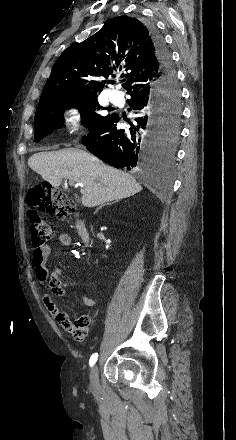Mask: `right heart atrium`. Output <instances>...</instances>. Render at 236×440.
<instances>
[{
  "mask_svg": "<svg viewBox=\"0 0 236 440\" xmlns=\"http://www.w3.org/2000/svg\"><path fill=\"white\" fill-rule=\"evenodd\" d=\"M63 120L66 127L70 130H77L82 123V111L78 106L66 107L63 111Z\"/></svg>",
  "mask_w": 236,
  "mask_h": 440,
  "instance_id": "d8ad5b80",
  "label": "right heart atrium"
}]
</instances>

········

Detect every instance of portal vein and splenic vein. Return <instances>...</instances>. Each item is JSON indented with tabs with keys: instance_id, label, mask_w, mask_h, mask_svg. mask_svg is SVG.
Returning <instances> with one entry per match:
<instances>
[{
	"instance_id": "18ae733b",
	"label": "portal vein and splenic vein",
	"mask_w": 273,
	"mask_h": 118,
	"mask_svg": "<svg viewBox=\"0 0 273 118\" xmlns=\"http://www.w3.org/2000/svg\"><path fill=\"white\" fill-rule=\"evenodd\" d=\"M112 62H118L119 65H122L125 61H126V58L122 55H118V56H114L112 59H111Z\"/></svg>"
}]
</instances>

········

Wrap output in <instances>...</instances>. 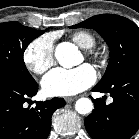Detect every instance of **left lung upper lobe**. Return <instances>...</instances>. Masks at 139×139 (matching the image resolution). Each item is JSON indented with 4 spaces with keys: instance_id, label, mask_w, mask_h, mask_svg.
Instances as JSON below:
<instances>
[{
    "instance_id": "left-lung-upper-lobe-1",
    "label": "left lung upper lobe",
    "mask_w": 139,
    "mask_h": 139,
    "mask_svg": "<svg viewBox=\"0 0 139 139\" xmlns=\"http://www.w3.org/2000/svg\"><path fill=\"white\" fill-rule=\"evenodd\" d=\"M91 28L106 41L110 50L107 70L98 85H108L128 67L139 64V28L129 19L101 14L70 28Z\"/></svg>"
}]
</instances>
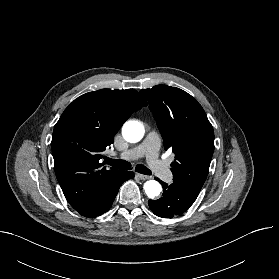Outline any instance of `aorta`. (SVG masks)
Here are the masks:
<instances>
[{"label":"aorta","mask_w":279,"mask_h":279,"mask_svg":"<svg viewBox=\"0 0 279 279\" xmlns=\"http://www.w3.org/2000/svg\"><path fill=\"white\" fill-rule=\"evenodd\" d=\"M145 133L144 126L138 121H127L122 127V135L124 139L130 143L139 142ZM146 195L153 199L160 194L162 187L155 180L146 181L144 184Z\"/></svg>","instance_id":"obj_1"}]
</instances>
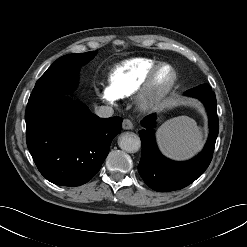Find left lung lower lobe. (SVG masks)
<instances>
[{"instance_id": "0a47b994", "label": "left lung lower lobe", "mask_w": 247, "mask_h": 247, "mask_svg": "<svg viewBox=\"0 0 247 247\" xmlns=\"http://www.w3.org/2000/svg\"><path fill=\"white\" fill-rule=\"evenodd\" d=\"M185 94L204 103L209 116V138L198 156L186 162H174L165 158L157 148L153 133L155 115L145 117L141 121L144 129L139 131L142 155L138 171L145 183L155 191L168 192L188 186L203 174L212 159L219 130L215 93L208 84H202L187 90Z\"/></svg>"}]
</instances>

········

• _Short problem_:
Find each line in the rows above that contains the string "splenic", matching case exactly, and copy those lines out in full.

• _Reply to the exercise_:
Detect every instance of portal vein and splenic vein. Return <instances>...</instances>. Each item is JSON indented with tabs with keys: instance_id, label, mask_w, mask_h, mask_svg. mask_svg is SVG.
	"label": "portal vein and splenic vein",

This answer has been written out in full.